### Set task:
Extend the article on web accessibility and the National Disability Policy progress report, picking up right after its final recommendation on DOJ web accessibility regulations.

### Source excerpt:
=-=-=-=-=

Web Accessibility and the NDP Progress Report

NDP Report Cover showing American Flag and buildings in silhouette

Has the Promise Been Kept?

Each year, the National Council on Disability (NDC) releases an annual report that examines federal enforcement of disability rights laws.  The report, National Disability Policy: A Progress Report, must be submitted to the White House and Congress, as mandated by law.  The NDP Progress Report was shared on Oct.  31, and subtitled “Has the Promise Been Kept.” This report is actually the second part of a reporting effort addressing disabilities legislation enforcement that started in June 2000. 

Published that year, Part 1, Promises to Keep: A Decade of Federal Enforcement of the Americans with Disabilities Act, the initial report examined activities of the Department of Justice (DOJ), the Equal Employment Opportunity Commission (EEOC), the Department of Transportation (DOT), and the Federal Communications Commission (FCC).   

Part 2 report examines how the DOJ, HUD, the FCC have “implemented and enforce[d]” federal disability rights law in the following decade from 2001 through 2020, requiring an update report each year. 

A Generation of ADA

The most recent report’s Letter of Transmittal, addressed to the President, points out that “an entire generation of people with disabilities have grown up with the statutory rights of the ADA, the Fair Housing Act, and other laws passed during the latter part of the last century. ”  Compliance no longer is something good to do; it’s expected and mandated. 

The annual Part 2 reports examine the activities of the DOJ, HUD, and FCC in terms of their policy guidance, proactive and reactive strategies, investigative and enforcement actions, resolutions, communication, litigation, interagency collaboration, training and agency resources. 

NDP Findings and Recommendations for Web Accessibility

Much of what is discussed relates to accessibility and inclusion in the physical space.   Those elements that pertain to digital accessibility include: 

  • Findings that all three departments have developed documents to help people with disabilities to understand their federal rights  
  • A recommendation that DOJ needs to make enforcement data available so their efforts to enforce the law can be evaluated 
  • Findings that the DOJ has published settlements and consent decrees that have improved their transparency, but that these efforts have been inconsistent in what litigation strategies are used.  
  • Findings that found that the FCC is resolving all complaints without litigation but has diminished transparency as the agency has not maintained a legal record.  
  • An important recommendation that the DOJ should “develop regulations on web accessibility for entities covered under Title II and III of the ADA… and maintain a stronger and more consistent level of litigation around disability rights…”

=-=-=-=-=

### Information supplied:

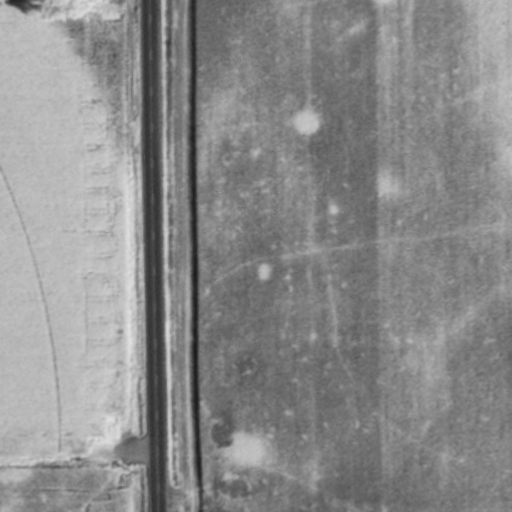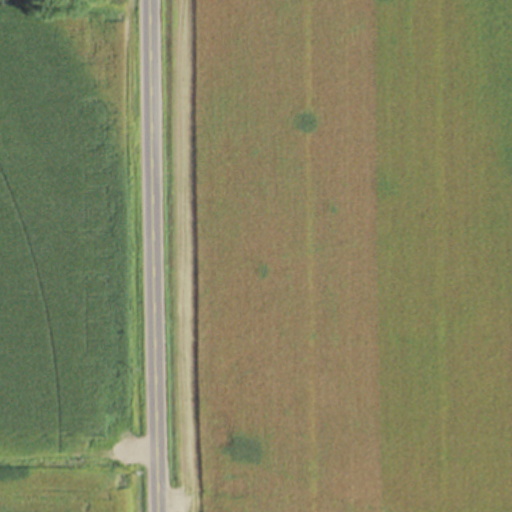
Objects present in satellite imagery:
road: (149, 255)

=-=-=-=-=

### Reply:
  • A recommendation that “Congress should require DOJ to collect and make available statistical information on disability rights complaints and enforcement as already occurs for HUD and the EEOC. ”  

There are Still No Guidelines

There are currently no federal guidelines for ADA web accessibility.  In 2007, the DOJ submitted an Advance Notice of Proposed Rulemaking and requested comments.   A number of disability advocates participated in these comments, including the National Federation of the Blind (NFB), the National Council on Independent Living (NCIL) and American Disabled for Attendant Programs Today (ADAPT), but the regulations were never published.  

In 2016, the National Federation of the Blind passed a resolution that stated, “[W]e call upon the [Obama] administration to release the regulations that will provide guidance on web accessibility as authorized under Titles II and III of the Americans with Disabilities Act without further delay; and…  we urge all political and civic leaders to join with us in calling on this administration to fulfill the promise made and bring clarity to the accessibility of public information, commerce, and education in the twenty-first century. ”

Once the Trump administration took over the White House, these in-process guidelines, along with many other federal regulations, were scrapped, leaving the issue of web accessibility guidelines in the hands of the federal courts and state legislative bodies.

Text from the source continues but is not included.